At the United Nations, Truss will seek “to stimulate further international action to end energy dependency on Russia and ensure the world never gets into that situation again,” her spokesman told reporters.
She will also build on Johnson’s outspoken support for Ukraine because “the whole world suffers when a regime like (Russian President Vladimir) Putin is allowed to harass and blackmail its neighbors,” the spokesman said.
In her keynote address at the United Nations on Wednesday, Truss is expected to say Britain will remain “an active defender of our democratic values” against authoritarian enemies.
– ‘Inseparable connection –
Truss was scheduled to meet Biden for a courtesy meeting on the sidelines of the Queen’s state funeral in London on Sunday. That was postponed to allow for full bilateral talks in New York.

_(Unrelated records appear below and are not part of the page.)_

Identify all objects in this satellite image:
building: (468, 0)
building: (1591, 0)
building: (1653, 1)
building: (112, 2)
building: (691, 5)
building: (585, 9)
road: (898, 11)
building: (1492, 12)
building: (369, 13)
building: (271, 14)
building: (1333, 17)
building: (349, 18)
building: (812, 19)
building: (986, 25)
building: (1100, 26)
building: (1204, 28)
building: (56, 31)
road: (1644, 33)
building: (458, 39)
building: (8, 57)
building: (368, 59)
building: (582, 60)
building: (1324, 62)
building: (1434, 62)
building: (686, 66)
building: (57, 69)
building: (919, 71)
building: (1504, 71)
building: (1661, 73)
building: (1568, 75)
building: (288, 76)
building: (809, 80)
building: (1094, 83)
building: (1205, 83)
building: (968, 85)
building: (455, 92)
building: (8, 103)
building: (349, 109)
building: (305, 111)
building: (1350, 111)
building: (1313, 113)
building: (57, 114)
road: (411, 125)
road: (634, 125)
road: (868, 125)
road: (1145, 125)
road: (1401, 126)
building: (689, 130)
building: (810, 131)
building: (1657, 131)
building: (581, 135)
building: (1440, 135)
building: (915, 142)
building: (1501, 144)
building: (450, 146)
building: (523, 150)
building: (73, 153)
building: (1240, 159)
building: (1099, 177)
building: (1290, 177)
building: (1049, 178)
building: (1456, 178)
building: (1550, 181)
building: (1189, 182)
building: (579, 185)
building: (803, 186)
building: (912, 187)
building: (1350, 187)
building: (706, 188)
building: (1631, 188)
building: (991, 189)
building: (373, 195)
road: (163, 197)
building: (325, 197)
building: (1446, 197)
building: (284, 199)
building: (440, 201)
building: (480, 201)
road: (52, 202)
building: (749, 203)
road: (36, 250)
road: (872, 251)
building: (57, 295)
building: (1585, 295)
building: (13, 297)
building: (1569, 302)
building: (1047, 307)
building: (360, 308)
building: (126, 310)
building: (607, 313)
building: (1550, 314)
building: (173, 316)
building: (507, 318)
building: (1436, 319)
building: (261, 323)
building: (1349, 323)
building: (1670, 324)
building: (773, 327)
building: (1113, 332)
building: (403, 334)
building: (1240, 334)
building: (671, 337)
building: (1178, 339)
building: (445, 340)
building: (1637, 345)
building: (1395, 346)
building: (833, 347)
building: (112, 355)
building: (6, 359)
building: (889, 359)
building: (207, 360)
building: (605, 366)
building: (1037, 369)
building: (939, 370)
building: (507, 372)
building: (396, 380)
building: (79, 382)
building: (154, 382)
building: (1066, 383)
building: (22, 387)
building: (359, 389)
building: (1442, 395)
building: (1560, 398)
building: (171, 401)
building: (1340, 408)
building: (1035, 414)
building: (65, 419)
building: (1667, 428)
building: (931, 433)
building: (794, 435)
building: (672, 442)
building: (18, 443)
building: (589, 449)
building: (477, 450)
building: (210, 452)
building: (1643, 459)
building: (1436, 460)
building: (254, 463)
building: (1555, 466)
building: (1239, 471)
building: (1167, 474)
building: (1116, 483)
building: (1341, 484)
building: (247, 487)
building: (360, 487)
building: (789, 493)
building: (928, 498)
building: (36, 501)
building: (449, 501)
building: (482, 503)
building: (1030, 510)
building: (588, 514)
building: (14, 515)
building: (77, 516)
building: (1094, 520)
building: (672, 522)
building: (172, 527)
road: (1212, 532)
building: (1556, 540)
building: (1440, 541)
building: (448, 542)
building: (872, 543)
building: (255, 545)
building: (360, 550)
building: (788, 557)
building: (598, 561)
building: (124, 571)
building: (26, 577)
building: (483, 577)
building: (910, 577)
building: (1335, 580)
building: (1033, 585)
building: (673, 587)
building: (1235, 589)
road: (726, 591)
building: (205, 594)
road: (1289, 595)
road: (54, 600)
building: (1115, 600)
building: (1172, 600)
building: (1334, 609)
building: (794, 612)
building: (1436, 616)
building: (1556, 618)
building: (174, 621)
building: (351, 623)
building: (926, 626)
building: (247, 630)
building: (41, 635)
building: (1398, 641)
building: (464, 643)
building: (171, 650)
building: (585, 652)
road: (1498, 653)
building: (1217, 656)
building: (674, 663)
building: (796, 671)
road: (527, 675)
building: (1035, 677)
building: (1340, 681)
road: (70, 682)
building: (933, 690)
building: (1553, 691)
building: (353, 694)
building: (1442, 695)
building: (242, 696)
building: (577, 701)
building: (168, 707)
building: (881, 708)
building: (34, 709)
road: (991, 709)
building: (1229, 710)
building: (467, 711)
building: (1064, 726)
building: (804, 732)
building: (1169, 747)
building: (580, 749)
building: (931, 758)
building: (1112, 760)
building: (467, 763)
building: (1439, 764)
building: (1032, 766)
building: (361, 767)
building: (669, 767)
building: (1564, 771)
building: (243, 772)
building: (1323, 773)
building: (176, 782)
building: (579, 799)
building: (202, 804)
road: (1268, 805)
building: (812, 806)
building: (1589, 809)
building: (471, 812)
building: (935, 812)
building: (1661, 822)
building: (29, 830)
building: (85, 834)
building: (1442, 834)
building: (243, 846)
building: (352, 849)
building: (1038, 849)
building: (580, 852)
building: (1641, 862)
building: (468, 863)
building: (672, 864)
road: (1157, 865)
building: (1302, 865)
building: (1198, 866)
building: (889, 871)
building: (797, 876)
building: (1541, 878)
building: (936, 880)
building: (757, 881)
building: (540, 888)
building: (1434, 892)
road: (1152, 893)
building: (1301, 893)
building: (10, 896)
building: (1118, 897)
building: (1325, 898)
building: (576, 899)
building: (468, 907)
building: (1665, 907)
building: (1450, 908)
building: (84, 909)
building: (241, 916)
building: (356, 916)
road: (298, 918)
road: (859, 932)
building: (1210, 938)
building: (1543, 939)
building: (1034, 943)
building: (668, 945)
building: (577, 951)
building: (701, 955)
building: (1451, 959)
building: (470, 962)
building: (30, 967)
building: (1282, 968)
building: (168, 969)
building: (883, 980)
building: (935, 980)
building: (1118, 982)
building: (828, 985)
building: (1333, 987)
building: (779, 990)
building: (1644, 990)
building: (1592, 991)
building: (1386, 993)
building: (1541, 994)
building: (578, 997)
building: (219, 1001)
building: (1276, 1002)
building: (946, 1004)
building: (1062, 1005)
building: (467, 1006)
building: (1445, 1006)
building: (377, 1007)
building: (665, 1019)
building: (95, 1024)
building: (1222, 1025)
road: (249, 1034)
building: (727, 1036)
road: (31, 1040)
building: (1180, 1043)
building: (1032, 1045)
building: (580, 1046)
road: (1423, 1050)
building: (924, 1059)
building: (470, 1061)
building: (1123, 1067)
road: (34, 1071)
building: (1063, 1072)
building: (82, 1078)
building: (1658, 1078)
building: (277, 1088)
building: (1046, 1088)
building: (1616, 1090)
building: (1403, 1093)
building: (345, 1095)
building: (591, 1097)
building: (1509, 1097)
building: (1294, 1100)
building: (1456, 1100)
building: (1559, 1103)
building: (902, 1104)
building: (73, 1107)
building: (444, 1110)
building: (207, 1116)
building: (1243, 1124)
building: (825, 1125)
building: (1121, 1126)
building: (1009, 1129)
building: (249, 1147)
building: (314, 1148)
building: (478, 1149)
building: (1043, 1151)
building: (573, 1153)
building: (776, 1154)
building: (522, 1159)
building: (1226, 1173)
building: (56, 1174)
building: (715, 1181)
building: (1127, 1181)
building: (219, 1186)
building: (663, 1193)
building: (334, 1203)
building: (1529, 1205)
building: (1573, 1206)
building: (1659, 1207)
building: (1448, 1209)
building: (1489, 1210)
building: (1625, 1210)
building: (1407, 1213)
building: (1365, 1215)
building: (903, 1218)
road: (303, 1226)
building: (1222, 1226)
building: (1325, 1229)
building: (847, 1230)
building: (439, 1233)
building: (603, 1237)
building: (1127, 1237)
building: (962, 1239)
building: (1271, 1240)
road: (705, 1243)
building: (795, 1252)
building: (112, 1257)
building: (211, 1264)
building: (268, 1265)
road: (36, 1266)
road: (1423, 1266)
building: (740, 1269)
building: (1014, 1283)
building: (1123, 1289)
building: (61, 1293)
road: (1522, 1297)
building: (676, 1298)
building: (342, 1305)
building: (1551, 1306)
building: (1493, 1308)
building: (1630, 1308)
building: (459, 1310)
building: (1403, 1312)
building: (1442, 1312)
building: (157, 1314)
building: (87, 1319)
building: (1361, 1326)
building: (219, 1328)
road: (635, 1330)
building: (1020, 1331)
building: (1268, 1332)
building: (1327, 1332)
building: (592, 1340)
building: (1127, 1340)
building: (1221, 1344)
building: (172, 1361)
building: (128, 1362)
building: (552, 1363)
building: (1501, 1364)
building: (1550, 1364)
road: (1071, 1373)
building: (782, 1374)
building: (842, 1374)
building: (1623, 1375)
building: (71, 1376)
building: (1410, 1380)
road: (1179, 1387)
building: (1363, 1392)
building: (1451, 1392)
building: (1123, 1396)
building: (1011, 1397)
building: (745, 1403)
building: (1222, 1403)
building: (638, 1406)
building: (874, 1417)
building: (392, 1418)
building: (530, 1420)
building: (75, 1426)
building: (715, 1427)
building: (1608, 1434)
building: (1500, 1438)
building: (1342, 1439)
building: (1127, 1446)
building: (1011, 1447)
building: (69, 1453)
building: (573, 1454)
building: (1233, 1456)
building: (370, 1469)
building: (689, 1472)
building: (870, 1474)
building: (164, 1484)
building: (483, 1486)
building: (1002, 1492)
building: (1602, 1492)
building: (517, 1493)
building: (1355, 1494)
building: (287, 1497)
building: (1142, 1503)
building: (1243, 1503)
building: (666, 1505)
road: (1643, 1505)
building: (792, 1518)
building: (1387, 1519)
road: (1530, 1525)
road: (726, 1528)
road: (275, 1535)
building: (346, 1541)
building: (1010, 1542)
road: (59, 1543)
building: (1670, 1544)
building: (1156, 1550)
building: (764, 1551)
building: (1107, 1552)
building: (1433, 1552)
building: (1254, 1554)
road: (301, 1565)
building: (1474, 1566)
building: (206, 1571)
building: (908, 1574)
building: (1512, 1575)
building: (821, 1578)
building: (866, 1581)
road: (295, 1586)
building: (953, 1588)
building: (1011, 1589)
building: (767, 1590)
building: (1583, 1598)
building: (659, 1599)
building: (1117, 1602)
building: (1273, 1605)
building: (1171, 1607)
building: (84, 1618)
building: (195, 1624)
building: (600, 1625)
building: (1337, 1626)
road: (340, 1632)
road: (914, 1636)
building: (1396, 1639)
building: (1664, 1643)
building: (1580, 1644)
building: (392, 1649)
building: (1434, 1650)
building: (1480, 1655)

While the President paid lavish tributes to Elizabeth II, his government is furious that her eponymous Prime Minister is threatening to break trading rules for Northern Ireland after Brexit.
Truss also caused a stir across the Channel when she said during last month’s Conservative Party leadership campaign that “the jury is undecided” on whether Macron was a “friend or foe” of Britain.
The French president, on the other hand, came to London for the state funeral to underscore the “unbreakable” bond between France and Britain, aid workers said.
Alongside Macron, Truss will meet EU Commission chief Ursula von der Leyen in New York, while Brussels takes legal action against London over its Brexit plans.
The Prime Minister’s schedule includes meetings with the leaders of Japan, Israel, Spain and Turkey as part of her diplomatic bow, having already been in contact with several Commonwealth counterparts ahead of the funeral.